ISO 17025 accreditation
SIGNIFICANCE OF THE ACCREDITATION OF THE LAB
As far as managerial and technical requirement, AAT Laboratory operates in compliance with Norm UNI CEI EN ISO/IEC 17025:2018 "General requirements for the competence of testing and calibration laboratories " and it is in possession of the Accreditation number 1357 emitted from ACCREDIA the 22/05/2013. Accreditation is made by verifying technical competence of the Laboratory about accredited methods; the accredited method lists are downloadable from ACCREDIA web site www. accredia.it
This brand is a guarantee of technical competence in the analyzes within a complete Quality System which invests every activity of the company.
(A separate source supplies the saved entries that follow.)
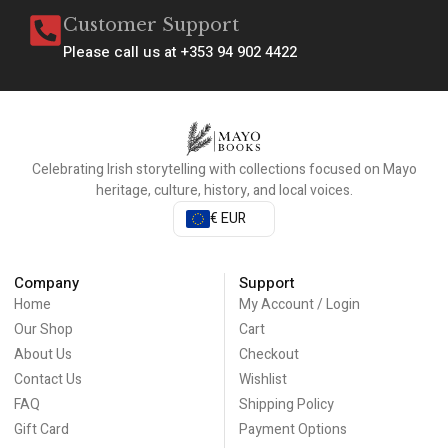
Customer Support
Please call us at +353 94 902 4422
Celebrating Irish storytelling with collections focused on Mayo
heritage, culture, history, and local voices.
€ EUR
Company
Support
Home
My Account / Login
Our Shop
Cart
About Us
Checkout
Contact Us
Wishlist
FAQ
Shipping Policy
Gift Card
Payment Options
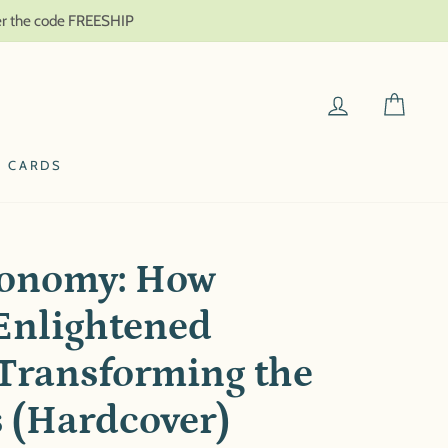
ter the code FREESHIP
LOG IN
CAR
T CARDS
onomy: How
Enlightened
Transforming the
s (Hardcover)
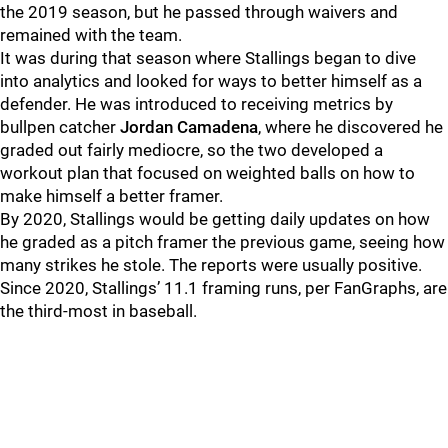
the 2019 season, but he passed through waivers and
remained with the team.
It was during that season where Stallings began to dive
into analytics and looked for ways to better himself as a
defender. He was introduced to receiving metrics by
bullpen catcher
Jordan Camadena
, where he discovered he
graded out fairly mediocre, so the two developed a
workout plan that focused on weighted balls on how to
make himself a better framer.
By 2020, Stallings would be getting daily updates on how
he graded as a pitch framer the previous game, seeing how
many strikes he stole. The reports were usually positive.
Since 2020, Stallings’ 11.1 framing runs, per FanGraphs, are
the third-most in baseball.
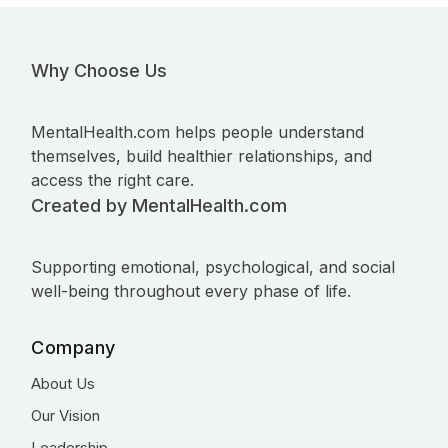
Why Choose Us
MentalHealth.com helps people understand
themselves, build healthier relationships, and
access the right care.
Created by MentalHealth.com
Supporting emotional, psychological, and social
well-being throughout every phase of life.
Company
About Us
Our Vision
Leadership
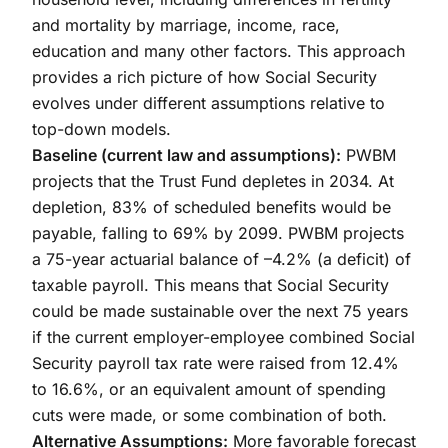
and mortality by marriage, income, race,
education and many other factors. This approach
provides a rich picture of how Social Security
evolves under different assumptions relative to
top-down models.
Baseline (current law and assumptions):
PWBM
projects that the Trust Fund depletes in 2034. At
depletion, 83% of scheduled benefits would be
payable, falling to 69% by 2099. PWBM projects
a 75-year actuarial balance of –4.2% (a deficit) of
taxable payroll. This means that Social Security
could be made sustainable over the next 75 years
if the current employer-employee combined Social
Security payroll tax rate were raised from 12.4%
to 16.6%, or an equivalent amount of spending
cuts were made, or some combination of both.
Alternative Assumptions:
More favorable forecast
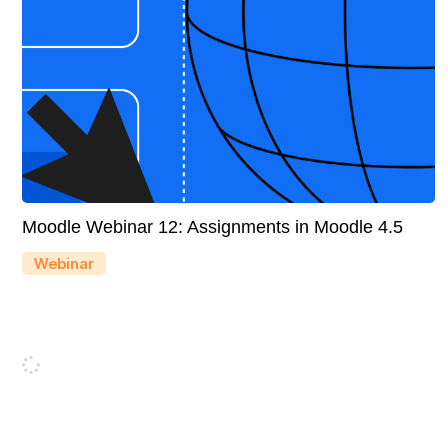
Moodle Webinar 12: Assignments in Moodle 4.5
Webinar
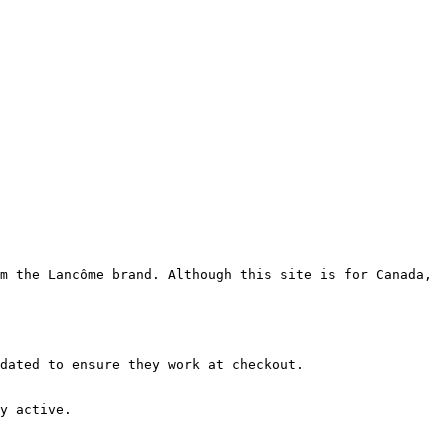
m the Lancôme brand. Although this site is for Canada, 
dated to ensure they work at checkout.

y active.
Extra security for our customers, who receive reliable data complying with international regulatory requirements.
Self-control register
The Laboratory is included in the Regional List of Laboratories that carry out analyzes in the context of the self-control procedures of the food industries of Emilia Romagna Region, Regional Council, General Directorate for Health and Social Policies, Veterinary Service and Food Hygiene.
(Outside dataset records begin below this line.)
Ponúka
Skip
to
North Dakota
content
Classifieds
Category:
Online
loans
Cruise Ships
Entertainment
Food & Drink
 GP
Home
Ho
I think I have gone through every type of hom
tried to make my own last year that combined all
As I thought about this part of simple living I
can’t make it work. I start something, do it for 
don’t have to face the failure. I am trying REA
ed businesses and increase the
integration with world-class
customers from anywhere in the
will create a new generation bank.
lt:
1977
The registration number is: 008 / PC / 005 of 17 October 2012.
The list is updated every 6 months and can be consulted on the website: http://www.alimenti-salute.it.
Innovative SME register
AAT Srl is an innovative SME, registered in the national register
(www.startup.registroimprese.it).
Innovative SMEs is a category of companies with special requirements of high investment in research and development, by a work team with post-graduate training level (research doctorate) and able to provide services with a high content of technological innovation.
50% of the expenditure that our customers incur for R&D projects commissioned by AAT can be recovered as a tax credit. Based on the indications of the MISE (www.mise.gov.it), the tax credit is equal to 50% on incremental expenses in Research and Development, recognized up to a maximum of € 20 million / year per beneficiary.
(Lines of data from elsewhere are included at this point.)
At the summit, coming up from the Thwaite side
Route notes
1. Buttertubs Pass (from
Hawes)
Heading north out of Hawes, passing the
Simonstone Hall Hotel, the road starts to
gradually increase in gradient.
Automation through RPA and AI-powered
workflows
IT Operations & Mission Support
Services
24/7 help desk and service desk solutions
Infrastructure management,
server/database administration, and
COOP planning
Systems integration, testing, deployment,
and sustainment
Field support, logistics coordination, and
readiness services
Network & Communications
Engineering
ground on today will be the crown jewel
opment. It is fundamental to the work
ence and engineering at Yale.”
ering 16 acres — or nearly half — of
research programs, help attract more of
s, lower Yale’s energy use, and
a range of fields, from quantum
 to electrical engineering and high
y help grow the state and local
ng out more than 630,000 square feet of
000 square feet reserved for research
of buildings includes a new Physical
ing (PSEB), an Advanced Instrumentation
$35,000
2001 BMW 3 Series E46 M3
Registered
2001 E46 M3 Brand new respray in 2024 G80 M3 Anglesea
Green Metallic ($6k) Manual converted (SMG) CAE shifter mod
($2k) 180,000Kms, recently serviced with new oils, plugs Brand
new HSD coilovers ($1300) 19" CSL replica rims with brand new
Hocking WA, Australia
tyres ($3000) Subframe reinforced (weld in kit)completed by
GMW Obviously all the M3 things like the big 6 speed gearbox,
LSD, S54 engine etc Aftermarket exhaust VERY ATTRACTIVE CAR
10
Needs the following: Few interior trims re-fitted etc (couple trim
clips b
Biological samples and AIFA determinations
AAT, already registered in the list of laboratories qualified for the analysis of biological samples in accordance with Ministerial Decree of March 19, 1998, has decided to continue the path of quality undertaken in the management of biological samples, to provide clients in the pharmaceutical world with an additional guarantee of reliable and qualified results.
AIFA Determinations 809/2015 and 415/2016 (www.aifa.gov.it) have thus become our reference in the management and handling of biological samples pertaining to clinical trials on drugs.